Let's take a look at the context for a second. A 26 year old whose only accomplishment is a string of fraudulent videos was being courted, so to speak, by a professional journalist who flew to Maryland at his request not to interview him, but merely to persuade him to consent to be interviewed. With this kind of red carpet treatment, to insist on personal victimhood requires one to be either a con artist, a sociopath, or possessed of a high degree of cognitive dissonance. Or perhaps all three simultaneously. It would take the proverbial army of psychologists to suss out which is which in the current conservative movement and their collective fantasy of victimization.

The reason that this particular stunt of O'Keefe's is getting significiant pushback - despite abundant objective evidence of his perfidy - is because this time that fantasy of victimhood has collided with mainstream journalism's fantasy: its self-image of doing serious, important work.

Sure, conservatives have mounted a decades-long assault on journalism and instead of pushing back, time and time again mainstream journalism has accepted the non-existent charge of "liberal bias" and dutifully moved rightward. But in a perverse way, conservative attacks actually validate the mainstream media's sense of self-importance. They reassure journalists that they have an effect on the public, that their work really does matter. And they don't have to do any real reassessment of journalistic institutions, they just have to tweak the content a bit, quote more conservative talking points, add more right-wing correspondents and columnists. The liberal critique of journalism is more substantial, raising basic questions about the methods of journalism and its role in society and attacking the core assumptions of the mainstream media. In other words, liberals aren't just saying you are leaning too far in one direction from the center, they are saying that you are doing your jobs incorrectly in a very fundamental way. This is, I think, why while the reaction of journalists to liberal criticism ranges from being dismissive to going completely apeshit, conservative criticism is meekly accepted.

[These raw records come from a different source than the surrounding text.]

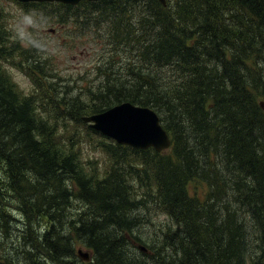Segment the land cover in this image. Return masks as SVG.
I'll return each mask as SVG.
<instances>
[{"label":"trees","instance_id":"trees-1","mask_svg":"<svg viewBox=\"0 0 264 264\" xmlns=\"http://www.w3.org/2000/svg\"><path fill=\"white\" fill-rule=\"evenodd\" d=\"M84 4L99 10L109 53L96 89L76 94L41 82L53 70L9 44L0 10V228L8 237L7 191L27 220L50 223L28 225L23 248L0 264H78V243L93 251L81 264H264V0ZM50 5L46 17L71 20L74 7ZM5 62L31 79L32 94L2 74ZM123 102L152 108L172 147L121 146L83 123ZM79 124L107 169L82 157ZM199 181L202 196L191 187ZM150 201L167 222L144 237L143 224L158 226L140 218Z\"/></svg>","mask_w":264,"mask_h":264},{"label":"rangeland","instance_id":"rangeland-1","mask_svg":"<svg viewBox=\"0 0 264 264\" xmlns=\"http://www.w3.org/2000/svg\"><path fill=\"white\" fill-rule=\"evenodd\" d=\"M54 5L59 6V4ZM51 7L53 6L49 4L43 6V9L31 8L29 11H25L16 1L0 0V10L3 11L5 15L8 13V25L10 26L12 40L17 41L9 44H19L21 48L28 51V55L31 57L30 62L33 60L35 56L33 52H35L46 66H50L53 70L52 73H49L50 75L39 76L42 83L45 84L46 81H48V83L54 84L59 88L71 86L75 91L74 94L77 92L88 93L90 90L96 89L95 87H97L102 80V76H99L98 73L99 66L101 63L105 62L106 55L109 53L104 43L106 39L102 37L108 35L109 31L108 29L105 31L104 27H101L98 16H95L98 15L99 12L97 13V11L99 10L93 11V14H91L84 3L69 11L71 20L69 19L70 21L66 24H63L60 19L46 17L53 14L52 11L48 9ZM60 12L62 14L64 11L61 10ZM76 12H80L83 15L80 20H78V18L73 19ZM81 14L79 16H81ZM84 17H86V19ZM12 40H10V42H13ZM18 62L19 59L16 60V65L19 64ZM7 63L8 62L3 63L2 74L14 83L22 94H32L35 88L31 81L20 72L21 69L13 66L9 67ZM47 72H49V69H47ZM81 77L85 78L82 79ZM262 100H264V98H262ZM262 112L264 114V110ZM77 126L82 134L81 138H85V143L82 148V157L86 162H89L88 159H90L91 162L102 168V170L107 169L110 165L108 156L100 149L96 148L95 141L91 143L86 133L87 128L84 129L85 126L80 124ZM67 133L68 132H65V134ZM93 139H98V137L93 136ZM87 141H89V143ZM4 169V166L3 168L0 166V175L3 174L4 176ZM193 185H197L200 189V192H198L201 196L202 193L207 190V184L203 181H199V183L193 182L191 187H193ZM191 192L194 193L193 188H191ZM5 196L9 199H15V195L9 191L5 193ZM9 199L5 201L8 205L5 213L10 215L9 219H6L7 223H5L9 227L8 237L5 238L0 228V255H4L5 257H11L15 251H19L23 248L22 238L28 225L41 226L46 229L50 228V223L47 219H37L35 221L27 220L26 216L19 212L20 209L17 207L19 204L11 202ZM148 205L150 206L151 212L148 213V211H146V213H140L142 214V217H140L141 219H149L158 226L167 222L166 215L160 211L153 202L150 201ZM75 206L82 208L80 202H75ZM158 226L152 228L147 223L143 224L140 233L146 237L148 232L151 233L161 227ZM32 231L41 233L39 230ZM14 235H16V237H14ZM26 247L29 249L28 245ZM80 248H82L84 252L93 255V251L84 247L82 243L76 245V253ZM133 251H136V249H133ZM135 253L138 254V251ZM30 259H32V257H29V260ZM76 259L78 264L88 262L78 257ZM0 262L5 263L1 258ZM33 262L35 261L33 260Z\"/></svg>","mask_w":264,"mask_h":264},{"label":"water","instance_id":"water-1","mask_svg":"<svg viewBox=\"0 0 264 264\" xmlns=\"http://www.w3.org/2000/svg\"><path fill=\"white\" fill-rule=\"evenodd\" d=\"M21 2H59L69 5H77L81 1L102 0H19ZM163 6L167 0H159ZM260 107L264 110V101H260ZM85 122H91V127L102 134L113 138L118 144L131 146L138 149L154 148L157 152L167 150L171 146V140L167 131L163 128L158 114L149 108L135 106L129 102L101 114L84 118ZM79 257L84 261L90 260V254L82 249L78 251Z\"/></svg>","mask_w":264,"mask_h":264},{"label":"bare ground","instance_id":"bare-ground-1","mask_svg":"<svg viewBox=\"0 0 264 264\" xmlns=\"http://www.w3.org/2000/svg\"><path fill=\"white\" fill-rule=\"evenodd\" d=\"M50 196H52V195H50Z\"/></svg>","mask_w":264,"mask_h":264}]
</instances>
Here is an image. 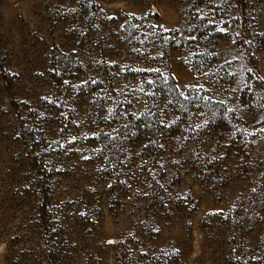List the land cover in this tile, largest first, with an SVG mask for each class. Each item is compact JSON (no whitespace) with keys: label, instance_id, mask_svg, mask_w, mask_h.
I'll return each mask as SVG.
<instances>
[{"label":"rangeland","instance_id":"obj_1","mask_svg":"<svg viewBox=\"0 0 264 264\" xmlns=\"http://www.w3.org/2000/svg\"><path fill=\"white\" fill-rule=\"evenodd\" d=\"M237 3L0 0V264H264V0Z\"/></svg>","mask_w":264,"mask_h":264},{"label":"trees","instance_id":"obj_2","mask_svg":"<svg viewBox=\"0 0 264 264\" xmlns=\"http://www.w3.org/2000/svg\"><path fill=\"white\" fill-rule=\"evenodd\" d=\"M233 9H235V10H238V3H237V0H234V5H233ZM257 78L258 79H260L259 78V76H257ZM179 98L177 99V101H176V107H180V110H182L181 112H180V116H182V118H185V117H188L189 115H190V113H191V111H192V108L189 106H184V103H185V101H182V100H184L181 96H179V95H177ZM141 118H142V116H141ZM216 119L217 118H212V120H210L209 122H208V124L206 125L207 127H209L210 126V128L212 127V128H214L215 126V123H216ZM142 119H137V121L136 122H139V121H141ZM175 122H173V124H174ZM135 127V130H137V135H140L141 133H142V131H143V129L141 128V125L140 124H138L137 123V125H135L134 126ZM125 131V130H124ZM126 134H128V135H131V133L129 134V133H126Z\"/></svg>","mask_w":264,"mask_h":264}]
</instances>
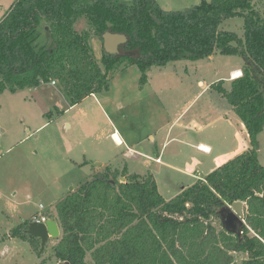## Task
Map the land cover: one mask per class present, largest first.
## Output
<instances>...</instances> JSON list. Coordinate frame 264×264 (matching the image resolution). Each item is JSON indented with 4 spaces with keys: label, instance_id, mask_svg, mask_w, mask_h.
<instances>
[{
    "label": "trees",
    "instance_id": "obj_1",
    "mask_svg": "<svg viewBox=\"0 0 264 264\" xmlns=\"http://www.w3.org/2000/svg\"><path fill=\"white\" fill-rule=\"evenodd\" d=\"M261 0H200L169 11L156 0H14L0 19V95L56 82L70 106L108 90L114 73L136 66L139 84L151 67L198 61L219 53L242 59L241 76L210 89L227 101L244 126L249 148L169 200L151 173L104 167L55 203L60 237L52 256L61 264H264V11ZM239 17L243 35L220 29ZM84 19L87 28L75 24ZM126 42L118 54L89 40L105 33ZM49 113H47V116ZM242 203L237 232L222 223ZM219 221V227L214 220ZM26 221L8 236L30 238ZM33 238V237H31ZM245 258L237 261L236 255ZM41 264H44L41 262Z\"/></svg>",
    "mask_w": 264,
    "mask_h": 264
},
{
    "label": "rangeland",
    "instance_id": "obj_2",
    "mask_svg": "<svg viewBox=\"0 0 264 264\" xmlns=\"http://www.w3.org/2000/svg\"><path fill=\"white\" fill-rule=\"evenodd\" d=\"M161 8L169 11L184 10L200 0H156ZM259 9L264 11V0ZM14 0H0V19ZM241 18L224 20L220 29L235 33L242 38ZM87 28L84 19L78 20L75 29ZM97 59L102 55V43L97 37L89 40ZM242 64L239 56H224L219 53L211 59L198 61L179 60L163 67H151L147 72V83L139 84L140 74L136 66L120 69L109 81L108 90L96 93L104 112L101 113L93 98L70 106L57 86L43 85L38 91L24 90L14 94L0 95V264H57L52 256V247L58 239L50 238L43 248L36 238L25 240L8 236L21 224L29 221L38 212L55 215L54 206L72 190L91 180L93 170L100 161L109 156V167L123 168L121 154L124 147L114 148L109 134L115 128L121 133L143 137L136 150L152 149L150 138L155 136L160 143L179 132L210 136L215 131L224 132V125H232L237 132V152L220 149V144L211 142L213 152L199 157L205 159L202 169L190 167L187 156L173 161L174 165L187 166L192 174L202 177L217 166L234 158L249 148V142L240 133V121L228 105L209 85L226 81L229 71ZM201 82L202 84H199ZM229 83L224 86L228 87ZM128 101L132 103L128 105ZM47 113L49 115L47 116ZM179 117L175 125L169 126ZM222 120H221V119ZM195 119L197 128L190 126ZM239 124V125H238ZM206 127V130H202ZM145 133H149L147 137ZM205 141V140H203ZM258 159L264 163V129L258 136ZM176 150L186 153L187 148L170 141L165 147V157ZM103 156L96 158L95 153ZM105 152V154H104ZM98 159V160H97ZM145 159L131 160L128 172L147 173ZM101 164V163H100ZM158 192L165 200L177 195L183 187L190 185L187 175L160 164L152 163ZM161 168V171L157 170ZM52 214V215H51ZM219 227V221L214 220ZM245 258L236 255L237 261ZM86 262L92 264L87 258Z\"/></svg>",
    "mask_w": 264,
    "mask_h": 264
},
{
    "label": "crops",
    "instance_id": "obj_3",
    "mask_svg": "<svg viewBox=\"0 0 264 264\" xmlns=\"http://www.w3.org/2000/svg\"><path fill=\"white\" fill-rule=\"evenodd\" d=\"M98 41H99V39H98ZM211 57H209L208 60H210ZM234 72H240L241 73V64H240V66H237V67H235L229 71V76L224 83H229L231 80H233V73ZM47 84L52 86V87H55V86L51 85L50 83H47ZM47 84H42L35 89H29V90L33 91V92L35 91V93H36V91H38L40 87H42L43 85H47ZM199 84H202V83L199 82ZM210 86L211 85H209V88H210ZM87 98H93V101L95 103V107H97L99 109V111H101V113L104 112V109L102 107L101 102L96 98V94H93ZM131 104L132 103H130L128 101V105L130 106ZM178 119H179V117H177L175 119V121L170 124L169 129L175 125V123L177 122ZM190 126L193 127L194 129L197 128L196 123H195V119H191ZM232 127H233L232 125L228 126V125L223 124L222 128H224V130H225L224 132L218 130V131H215L214 134H212L210 136H203V137L196 135V134H193V133H188V132L183 131V132H179L177 137H172L168 140H165L162 143H160V141L157 142L155 139V136H153L152 138H150V141L153 144L152 149L140 150V151L136 150L134 147L139 145L140 142L143 140V137H141V136L133 135L130 133H128L127 135H124L123 133H121L119 131V129L115 128L114 131L109 134V140L111 142V145L114 148L115 147L116 148L124 147V152L121 154L122 160L125 162V166H123V168L124 167L126 168V166L128 165V163L131 160H135V159H137V157H139V158L145 159L144 161L146 163V168L148 169L147 173L153 172L155 174V171L151 167V165H152V163H157V164H160V166L165 168V169H170L173 171H179V172L187 175L188 178L191 179L190 185H192L197 180H203V178L206 175L204 177H202L199 173L192 174L188 171L187 168H185L187 166L174 165L173 161L177 162L180 159L179 156L180 157L187 156L188 159H191L190 161H191L192 165L190 167L196 168V169L197 168L202 169V167H204V165H205V159L204 158L201 159L199 157L209 155L213 152V149L211 148V146H214V145L211 142L220 144V149H223V150H229L230 149V152H237L238 147L237 146L234 147V144L236 143V138H237L238 134H237V132H235L234 128H232ZM201 129L206 130V127H202ZM239 130H240V133L244 134L246 139L248 140V135H247L246 130H245V128L241 122H240ZM113 134H115V136H117L118 142L116 139L113 140L114 139V138H112ZM145 134L147 137L150 136L149 133H145ZM203 140H205V141H203ZM170 141H176V143L184 145L187 148L186 152H188L189 154H186L183 152L181 153V151L176 150L175 153H170L168 156H166L165 162L162 163L163 161L161 160V158H164V156H165L164 151H165L166 144ZM248 142H249V140H248ZM199 146H202L203 149H200ZM95 154H96V158L103 156L102 152L95 153ZM104 154H105V152H104ZM106 155L108 156L106 161H100L101 166L95 167V169L93 170V174L99 172L100 170H102L106 166H108V167L110 166V163H111V159H109L110 155H108V154H106ZM219 166H217V167H219ZM123 168H119V167L113 168L112 167V169H119V170H121ZM157 170L161 171V168L157 167L156 171ZM129 173H131V172H129ZM147 173H145V174H147ZM154 174H152V175H154ZM140 175H142V174H140ZM187 186H189V185H187ZM60 235H61V233H60ZM57 264H61V263H57Z\"/></svg>",
    "mask_w": 264,
    "mask_h": 264
},
{
    "label": "water",
    "instance_id": "obj_4",
    "mask_svg": "<svg viewBox=\"0 0 264 264\" xmlns=\"http://www.w3.org/2000/svg\"><path fill=\"white\" fill-rule=\"evenodd\" d=\"M126 40L124 35L107 32L102 36V47L109 54H118V46L124 44ZM100 166V163L96 164V167ZM222 223L228 232L236 233L238 226L243 223L242 203L237 202L231 208L226 209L222 216ZM26 232L29 236L38 239L42 248L50 238L60 237L59 224L55 220L47 221L45 224L30 223Z\"/></svg>",
    "mask_w": 264,
    "mask_h": 264
},
{
    "label": "built area",
    "instance_id": "obj_5",
    "mask_svg": "<svg viewBox=\"0 0 264 264\" xmlns=\"http://www.w3.org/2000/svg\"><path fill=\"white\" fill-rule=\"evenodd\" d=\"M50 84L53 85V86H56V82L55 81H51ZM112 138H114L113 140H115V134L112 135ZM199 148L203 149L202 146H199ZM43 211H44V206L39 204L38 212L31 216V218L29 220L30 223L45 224L47 221L55 220L50 215L42 213Z\"/></svg>",
    "mask_w": 264,
    "mask_h": 264
},
{
    "label": "bare ground",
    "instance_id": "obj_6",
    "mask_svg": "<svg viewBox=\"0 0 264 264\" xmlns=\"http://www.w3.org/2000/svg\"><path fill=\"white\" fill-rule=\"evenodd\" d=\"M239 76H241V73H240V72H234V73H233V79H235V78H237V77H239ZM115 139H116L117 142H118L117 136H115Z\"/></svg>",
    "mask_w": 264,
    "mask_h": 264
}]
</instances>
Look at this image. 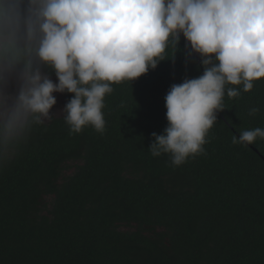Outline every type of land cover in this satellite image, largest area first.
<instances>
[{
    "label": "trees",
    "instance_id": "obj_1",
    "mask_svg": "<svg viewBox=\"0 0 264 264\" xmlns=\"http://www.w3.org/2000/svg\"><path fill=\"white\" fill-rule=\"evenodd\" d=\"M1 39L0 61L22 71L31 60L56 78L22 28L0 27ZM186 45L181 35L155 69L111 84L103 133L70 134L64 113L0 128V264H264V138L233 142L264 128V78L248 92L225 86L202 153L173 166L148 149L167 126L170 86L203 74Z\"/></svg>",
    "mask_w": 264,
    "mask_h": 264
},
{
    "label": "clouds",
    "instance_id": "obj_2",
    "mask_svg": "<svg viewBox=\"0 0 264 264\" xmlns=\"http://www.w3.org/2000/svg\"><path fill=\"white\" fill-rule=\"evenodd\" d=\"M5 25L36 41L27 51L56 76L53 82L26 61L9 93L11 70L0 67V128L8 133L52 119L53 93L65 92L72 96L60 111L70 134L85 126L103 133L111 84L155 69L182 35L204 71L170 86L164 97L167 126L151 134L148 147L153 157L169 154L171 164L180 166L203 152L223 110L225 86L248 92L264 78V0H27L23 10L18 0H0V27ZM239 94L227 89L229 98ZM258 111L252 108L249 115ZM257 137L264 138V128L246 130L233 142L250 145Z\"/></svg>",
    "mask_w": 264,
    "mask_h": 264
},
{
    "label": "rangeland",
    "instance_id": "obj_3",
    "mask_svg": "<svg viewBox=\"0 0 264 264\" xmlns=\"http://www.w3.org/2000/svg\"><path fill=\"white\" fill-rule=\"evenodd\" d=\"M5 39H1L0 43L2 41H4ZM0 67H3L5 69H10V73H9V85L6 89L7 92L9 93H14L16 90V84H17V76L21 71L15 70L11 67H9L5 62L0 61ZM50 79L53 80V82H56V78H51ZM53 95L56 98V104L53 106V108L50 110V113L52 116H61L63 114V112H61L60 110L63 109L64 105H65V99L62 95V93H53ZM48 120H44L43 122H46Z\"/></svg>",
    "mask_w": 264,
    "mask_h": 264
},
{
    "label": "water",
    "instance_id": "obj_4",
    "mask_svg": "<svg viewBox=\"0 0 264 264\" xmlns=\"http://www.w3.org/2000/svg\"><path fill=\"white\" fill-rule=\"evenodd\" d=\"M195 55L197 56V58H198V55H197V53H195ZM199 60V59H198Z\"/></svg>",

In the past, the media has completely embraced criticism from this particular conservative, perhaps most famously exemplified by the ombudsman of the Washington Post asserting that the media should pay more attention to the already overhyped ACORN story. But this time the reaction is an immediate pushback. You can see it in this tellingly defensive remark buried in CNN's story on O'Keefe's latest prank:

Boudreau, who has won multiple awards for her investigative reporting, called the comments "ridiculous."

You can just hear it, can't you? "How dare you question that we're doing serious journalism here? We've won awards."

It is even more blatant in Boudreau's first person account of the incident, which is astonishingly defensive about her nine years as a professional journalist. Since I rarely watch CNN these days, I can't judge how good of a journalist Boudreau is, but if you're going to assert your seriousness as a journalist, perhaps you should mention some of the actual journalistic work you've done instead of merely proclaiming your work ethic. "But I got blood on my shoes! I'm a serious journalist!" This is the kind of bland, content-less "journalism" that substitutes showing up at the crime sense and walking in blood for actually investigating a crime, the kind of "journalism" that congratulates itself and gives itself "multiple awards for investigative reporting" without tackling or questioning issues in any substantive manner. For this kind of journalism, O'Keefe's crime wasn't to be a partisan activist trafficking in fraudulent videos, it was to question this self-congratulatory fantasy, and journalism isn't going to let him get away with it.